Nesta quinta-feira (13), o escritor e músico Sergio Lang lança em Curitiba (PR) seu romance de estreia, República Paradiso (Tinta Negra Bazar Editorial), na Livrarias Curitiba do Park Shopping Barigui (Rua Prof. Pedro Viriato Parigot de Souza, 600), às 19h30. A trama envolve mortes, mistérios e uma imbricada investigação sobre um passado que remonta à ditadura militar brasileira e, mais distante, ao “Ciclo do Ouro” de Minas Gerais.
República Paradiso
Sergio Lang
Tinta Negra Bazar Editorial
324 págs.
Ouro Preto, 13 de outubro de 1974.
Nuvens cor-de-chumbo pairavam sobre a cidade na manhã seguinte à Festa do Doze. Por amor e devoção à Nossa Senhora do Rosário, Benedita Amaro subira a ladeira desde Padre Faria até o Alto da Cruz. Parou ofegante diante do portão de ferro e estranhou a grossa corrente dependurada, o cadeado aberto.
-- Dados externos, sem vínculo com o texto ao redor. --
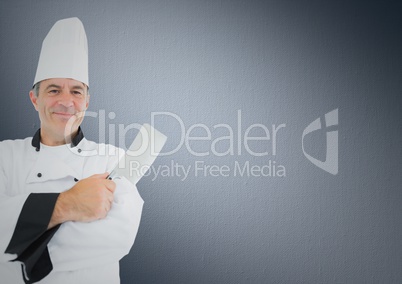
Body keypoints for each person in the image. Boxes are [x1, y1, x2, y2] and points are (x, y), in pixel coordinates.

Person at [0, 18, 144, 284]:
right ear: (35, 99)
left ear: (87, 102)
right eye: (54, 90)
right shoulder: (4, 156)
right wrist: (69, 203)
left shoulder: (115, 159)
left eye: (76, 92)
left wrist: (23, 257)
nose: (66, 102)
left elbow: (118, 237)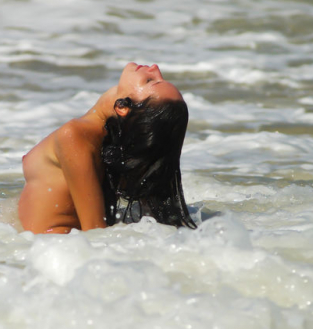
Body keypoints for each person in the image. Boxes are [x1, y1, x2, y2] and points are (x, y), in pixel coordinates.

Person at [18, 62, 196, 233]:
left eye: (149, 81)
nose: (155, 68)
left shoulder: (75, 136)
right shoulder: (112, 145)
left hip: (50, 252)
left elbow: (94, 232)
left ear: (123, 108)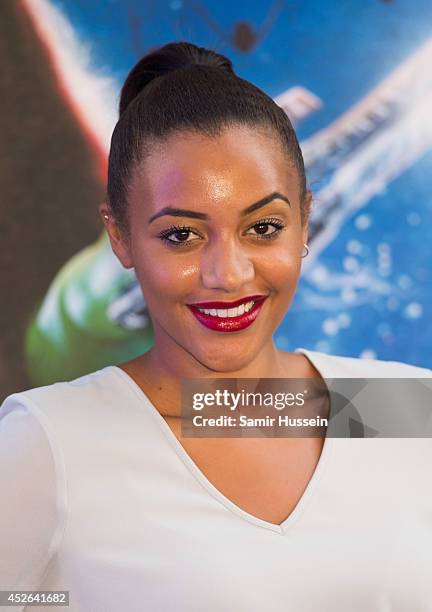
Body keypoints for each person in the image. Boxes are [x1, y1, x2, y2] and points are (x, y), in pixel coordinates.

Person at [1, 41, 431, 612]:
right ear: (121, 237)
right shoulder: (52, 441)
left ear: (305, 222)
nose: (227, 274)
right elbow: (21, 602)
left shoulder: (406, 407)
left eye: (264, 227)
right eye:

Foi a primeira a chegar à Igreja de Santa Efigênia. Como de costume, pretendia cumprir a honorável missão que a Irmandade dos Pretos de Antônio Dias havia lhe confiado. Quem sabe, pela última vez. Aos sessenta e tantos anos, a zeladora decidira passar a outro o bastão. A perda progressiva da audição e a artrose, esta em especial, passaram a lhe incomodar. Coisa de velha, conformou-se.
Santa Efigênia fora poupada até então, mas a negra teria motivos de sobra para se preocupar. Erguida entre pedras, silêncio e sombra, Ouro Preto havia testemunhado conspirações e traições, a par de manifestações artísticas inigualáveis no período colonial. Nos últimos meses, não por acaso, a antiga capital de Minas Gerais tornara-se o alvo preferencial de catadores, ladrões profissionais atraídos pelo alto valor de objetos litúrgicos e imagens barrocas no mercado internacional.
(…) Com esforço, alcançou a portada do templo. E foi então que o ar lhe pareceu pesar como cimento, implacável, enterrando-lhe os pulmões. No chão, o retrato de uma tragédia maior: envolto na cintura por uma toalha branca, o corpo ensanguentado de uma criança. Dez ou onze anos, o rosto pintado de preto.
(…) Num lampejo, lembrou-se do que ouvira da avó materna, que costumava lhe contar histórias de negros na antiga Vila Rica. Pois algo muito parecido havia acontecido nos tempos de Chico Rei, o lendário monarca: meninos brancos, rostos pintados de preto, emasculados em frente à Casa de Deus. Magia negra? Vingança? (…)
Pensou em pedir ajuda e olhou para a rua. Desolada, percebeu que levaria tempo demais para descer a escadaria. E se estivesse vivo? Suspirou longamente, sabendo que precisava agir.
Num esforço supremo, ajoelhou-se ao lado do garoto e em vão tentou-lhe ouvir as batidas do peito. Sem pulso, os dedinhos gelados, estava morto. Quando finalmente tomou coragem, afastou a mortalha improvisada, e não conteve o grito.
— Valha-me, Cristo! — suplicou.
Como imaginara, a genitália fora decepada.
Benedita gemeu baixinho. Lentamente, acomodou o pano em torno do menino e elevou os olhos negros e desconsolados em direção ao céu. Junto ao corpo inerte, exausta, ocorreu-lhe apenas fazer o sinal da cruz.